I happen to work in a contrarian space. My workload increases substantially when the economy tanks, or when businesses think the economy is growing soft. (I’ve been super-busy since last spring.) One thing I’ve noticed is that businesses actively, urgently and unrelentingly seek recessionary shelter in “government work” when the economy sours.
When the economy is good, public works projects can be expensive and government grants seem hardly worth the effort. Labor is less available; materials costs rise; work is more plentiful; grant rules are highly restrictive. Businesses also have their pick of other income-producing projects. Publicly funded projects just aren’t as attractive.
When the economy is bad (or looks bad, or seems like it might get bad), sometimes the taxpayer is the best (or only) game in town. Businesses know that while the profit margins are likely to be slim, recession construction funding won’t fall apart. They also know that public purchasers will pay their bills.
WCC has experience with recession construction
During a recession, certain sectors – like construction – go into survival mode. Competing companies bid artificially low on projects, betting that they can cut corners to make up for the price cuts in their bid packages. Winners also bank on change orders to squeeze more money out of the buyer once the project is underway. They can also cut the number of workers on a job site, but that risks construction delays. Using non-union labor can reduce the contractor’s costs if it doesn’t pass along the savings to the buyer.
The results of recession construction projects can be predictable. You need to look no farther than the HFC to see that. At the July 30, 2019 Board meeting, WCC Chief Financial Officer Bill Johnson critiqued the quality of the HFC’s construction this way:
“Um, uh, one thing that I will say is that upon further assessment of not only the hot tub, but of a lot of the work – a lot of the work in the original construction, it was less than stellar quality. And so, a lot of the repairs that we’re starting to see now are – probably a good five to seven years ahead of schedule. And so I would anticipate that we’ll be bringing deferred maintenance projects back to the Board as we – uh – get into the next couple of years here, just to keep the Fitness Center up to par. It’s just the reality and we’ve got a commitment to make that work. “
Since this quote, the men’s hot tub in the Health and Fitness Center has begun leaking, and now requires a $165,000 repair.

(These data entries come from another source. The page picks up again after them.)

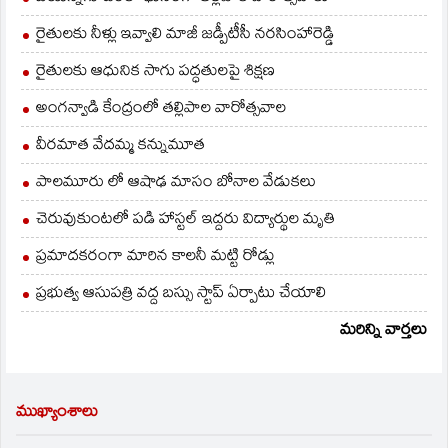
రైతులకు నీళ్లు ఇవ్వాలి మాజీ జడ్పీటీసీ నరసింహారెడ్డి
రైతులకు ఆధునిక సాగు పద్ధతులపై శిక్షణ
అంగన్వాడి కేంద్రంలో తల్లిపాల వారోత్సవాల
వీరమాత వేదమ్మ కన్నుమూత
పాలమూరు లో ఆషాఢ మాసం బోనాల వేడుకలు
చెరువుకుంటలో పడి హాస్టల్ ఇద్దరు విద్యార్థుల మృతి
ప్రమాదకరంగా మారిన కాలనీ మట్టి రోడ్లు
ప్రభుత్వ ఆసుపత్రి వద్ద బస్సు స్టాప్ ఏర్పాటు చేయాలి
మరిన్ని వార్తలు
ముఖ్యాంశాలు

Green construction can hide inflated project costs
The HFC opened in 2007, just as the financial markets collapsed. While the collapse surprised many people, the economy began showing signs of significant stress as early as 2005. Johnson’s assessment of the HFC construction supports the idea that self-preservation motivates firms to seek government projects during recessions, but that the public buyer doesn’t always benefit.
Low quality work that fails earlier than planned is just one way that a recession can negatively impact construction. WCC has committed to using “green building design” for new construction. While laudable (and even desirable), green design is expensive to build and maintain. It also provides an opportunity for contractors to claw back the cash they low-balled out of their initial bid.
While some project managers may look to recessions to lower the cost of construction, that’s not what happens. Realistically, low-quality projects get built during recessions because contractors skimp on materials and labor to avoid losses. These defects don’t show up until 5-10 years down the road, when systems begin to fail.
You can argue that WCC should be managing the project closely enough to ensure these lapses in quality don’t happen. Perhaps, but that didn’t prevent low quality construction at the Health and Fitness Center. And it won’t prevent low-quality construction at the “Advanced Transportation Center.”
This is just one more reason to avoid recession construction projects.